Network Rail and their £37.5bn investment plan
From 2000 onward, rail users have seen season tickets going up by £1,300, train fares rising 20% faster than our wages and an increasingly shoddy service. In short, there is very little confidence in the trains, which means that there'll be just cynicism about the £37.5bn plan to develop the UK's railway infrastructure over five years by Network Rail.
The plan is that, up until 2019, we'll start seeing quicker journeys, 170,000 more peak-time commuter seats and better reliability. Nothing about cheaper fares there, you'll note.

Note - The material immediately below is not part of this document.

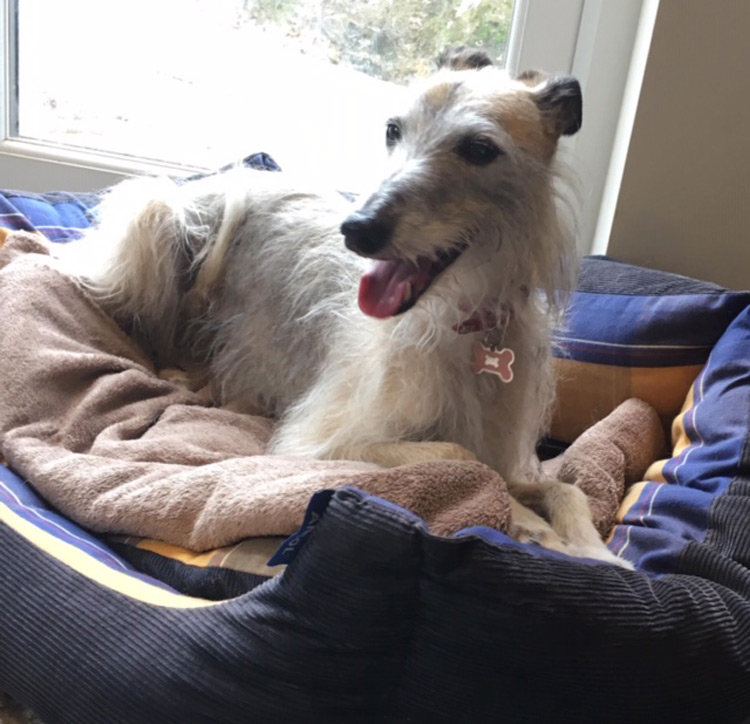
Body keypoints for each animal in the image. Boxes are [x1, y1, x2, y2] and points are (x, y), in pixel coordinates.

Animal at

There are plans to spend £600m on protecting tracks and bridges against floods and the adding of 1,000 miles of new electrified lines. £5bn will be spend on the network from London to Swansea, as well as congested areas like Reading and Greater Manchester.
Network Rail chief executive David Higgins told the BBC: "We have an amazing railway which is performing out of its socks, but it is still an old, Victorian railway which costs money to maintain because it is old and at a very, very high level of capacity, so getting access to the railway is really difficult.
"But we have made huge progress. The costs of maintaining and operating the railway in the 10-year period to 2014 have come down by 50%. We have to invest to save. We have to spend now to increase capacity, create a more resilient railway."
These plans will inevitably mean that fares are going to rise further, beyond inflation, which means that these improvement won't be enjoyed by the maximum number of people, who are increasingly being priced out of rail travel.